O estudo “Needs and expectations for artificial intelligence in emergency medicine according to Canadian physicians”, publicado em julho de 2023 (BMC journal) e realizado por pesquisadores da Dalhousie University (Halifax, Canadá), mostra uma pesquisa eletrônica nacional, transversal (dois estágios em método misto), com médicos canadenses da área de emergência. A análise, realizada entre janeiro a maio de 2022, identificou a percepção dos profissionais sobre “as melhores utilizações e aplicações de IA no campo clínico”. O resultado é uma lista que classifica para os próximos dez anos a prioridade de ferramentas em IA para esses profissionais. O primeiro item da lista, ou seja, a máxima prioridade para os médicos consultados, é ter “ferramentas de IA para documentação” (confira na figura).

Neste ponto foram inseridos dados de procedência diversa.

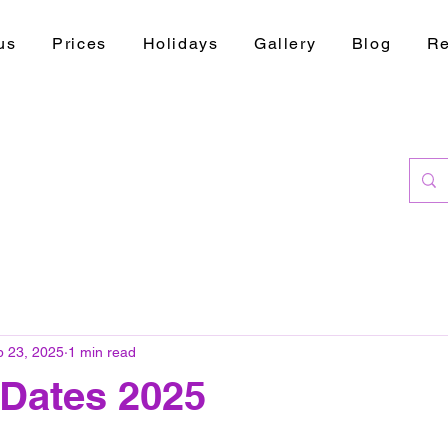
us
Prices
Holidays
Gallery
Blog
Re
b 23, 2025
1 min read
 Dates 2025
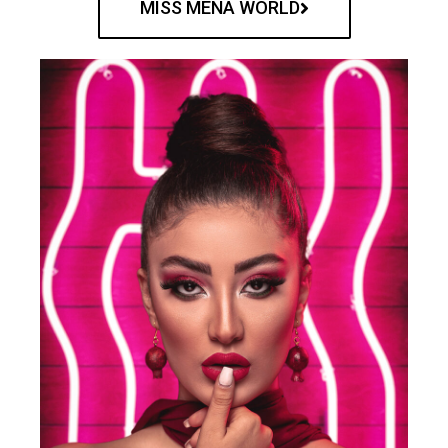
MISS MENA WORLD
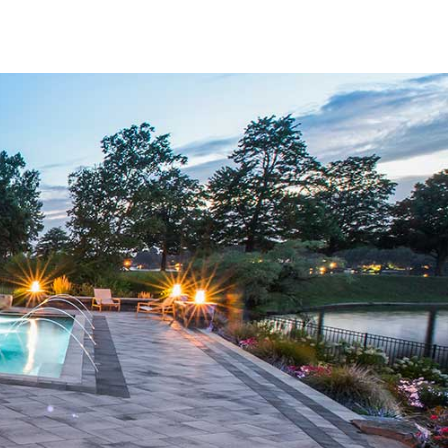
vate both aesthetics and functionality.
he most reputable manufacturers in the industry. Whether
color range from Nicolock, the cutting-edge design of
I), you’ll find options that meet your unique preferences.
they can withstand the local climate while retaining their
lors, and textures, we help you build spaces that reflect
, our
Bridgehampton Pavers
provide the flexibility you
nd eye-catching patios to functional driveways and poolside
d. Their versatility makes them ideal for residential and
 that choosing the right paver can be overwhelming, which
design, product selection, and installation considerations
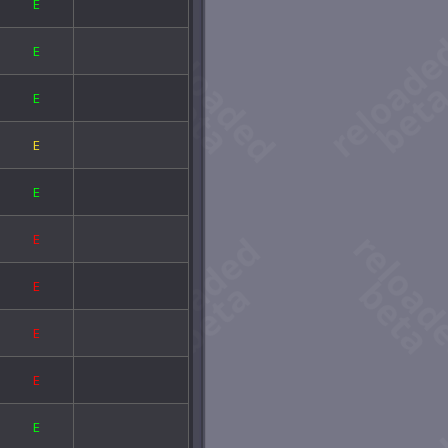
E
E
E
E
E
E
E
E
E
E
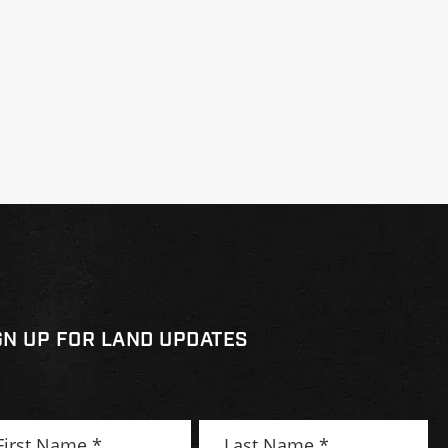
GN UP FOR LAND UPDATES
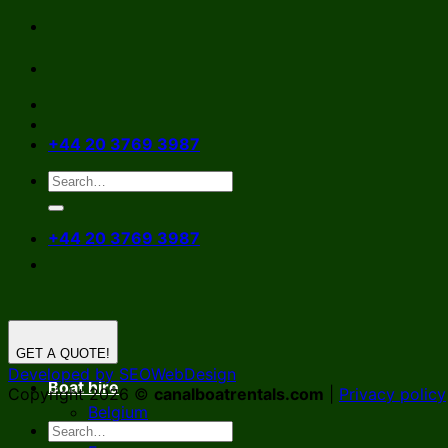
Skip
to
content
+44 20 3769 3987
+44 20 3769 3987
GET A QUOTE!
Developed by SEOWebDesign
Boat hire
Copyright 2026 ©
canalboatrentals.com
|
Privacy policy
Belgium
Germany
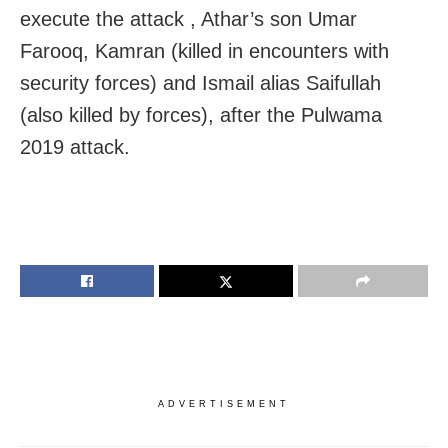
execute the attack , Athar’s son Umar
Farooq, Kamran (killed in encounters with
security forces) and Ismail alias Saifullah
(also killed by forces), after the Pulwama
2019 attack.
ADVERTISEMENT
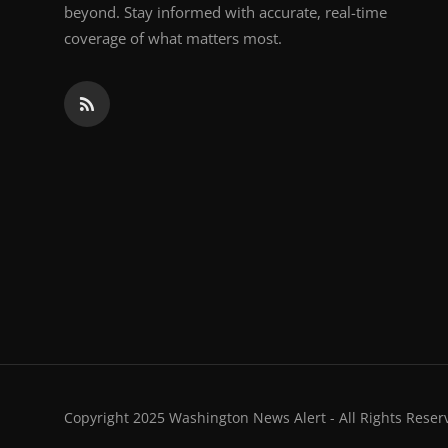
beyond. Stay informed with accurate, real-time
coverage of what matters most.
Copyright 2025 Washington News Alert - All Rights Reser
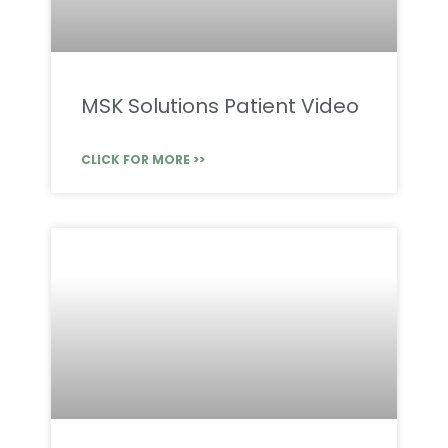
MSK Solutions Patient Video
CLICK FOR MORE >>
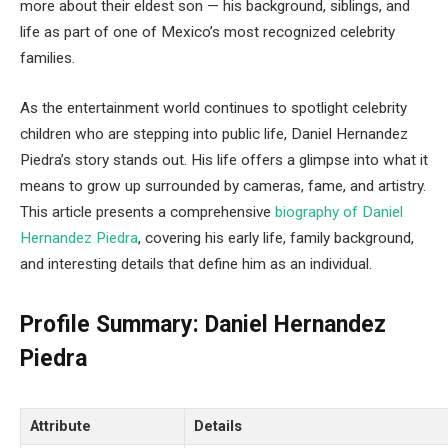
more about their eldest son — his background, siblings, and
life as part of one of Mexico’s most recognized celebrity
families.
As the entertainment world continues to spotlight celebrity
children who are stepping into public life, Daniel Hernandez
Piedra’s story stands out. His life offers a glimpse into what it
means to grow up surrounded by cameras, fame, and artistry.
This article presents a comprehensive
biography of Daniel
Hernandez Piedra
, covering his early life, family background,
and interesting details that define him as an individual.
Profile Summary: Daniel Hernandez
Piedra
Attribute
Details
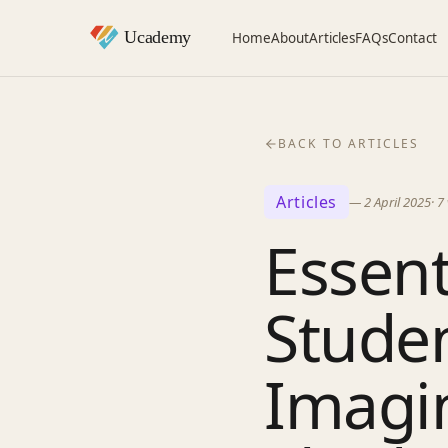
Home
About
Articles
FAQs
Contact
BACK TO ARTICLES
Articles
—
2 April 2025
·
7
Essent
Studen
Imagin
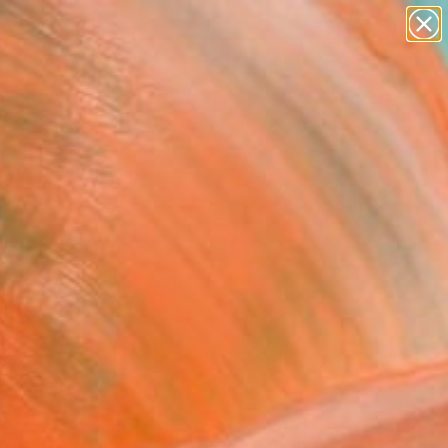
abstracts
figurative art
landscapes
wall sculpture
Search for
artist name
+
0
anything
paintings
ersary Picks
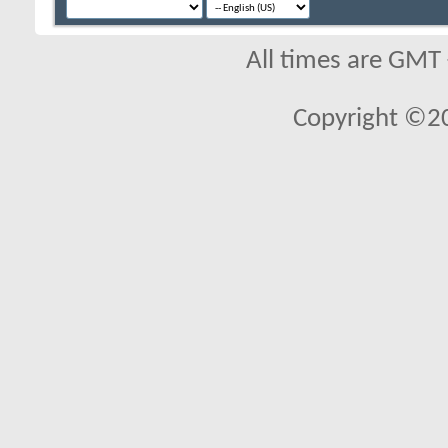
All times are GMT
Copyright ©2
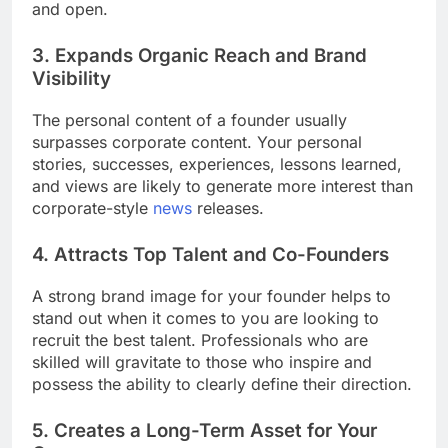
and open.
3. Expands Organic Reach and Brand
Visibility
The personal content of a founder usually
surpasses corporate content. Your personal
stories, successes, experiences, lessons learned,
and views are likely to generate more interest than
corporate-style
news
releases.
4. Attracts Top Talent and Co-Founders
A strong brand image for your founder helps to
stand out when it comes to you are looking to
recruit the best talent. Professionals who are
skilled will gravitate to those who inspire and
possess the ability to clearly define their direction.
5. Creates a Long-Term Asset for Your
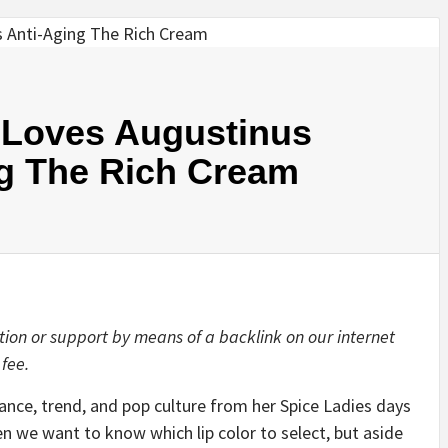
 Loves Augustinus
ng The Rich Cream
tion or support by means of a backlink on our internet
 fee.
ance, trend, and pop culture from her
Spice Ladies
days
hen we want to know
which lip color to select
, but aside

Não importa qual o país, essa resposta será muito parecida em quase todos eles. Médicos estão cansados, esgotados, alguns desiludidos com a profissão, outros extenuados com a escrevinhação e digitalização, sendo que uma boa parte deles tornou-se ativista “contra as inteligências artificiais”. Apesar de todo esse desencanto, estamos entrando na Renascença da profissão médica. O “renascimento médico” pode ser comparado ao Renascimento entre os séculos XIV e XVII, um período que desafiou todas as noções preexistentes. Quando parecia que a ‘medievalidade’ seria eterna, emergiram novas compreensões que transformaram a Europa e o Ocidente. Galileu e Copérnico desafiaram a visão tradicional do universo, Gutenberg transformou a escala do conhecimento humano, Dante, Chaucer, Erasmo de Roterdã e Thomas More refundaram a essência humanista e Leonardo da Vinci, Michelangelo, Rafael e Ticiano colocaram de joelhos as técnicas artísticas, superando e transformando o sentido da arte.
A nova era da Inteligência Artificial vai redefinir os limites do que é possível no campo médico. "A inteligência é a rapidez de apreensão, diferente da habilidade, que é a capacidade de agir sabiamente sobre as coisas apreendidas", explicou Whitehead. Para ele, a inteligência é a capacidade de rapidamente compreender ou assimilar informações; e habilidade é nossa capacidade de usar essa compreensão de maneira sábia ou eficaz. As ferramentas de AIMS adicionam uma "inteligência extra" à prática médica, mas, acima de tudo, permitem que o médico adicione muito mais habilidade para fazer bom uso da inteligência conquistada.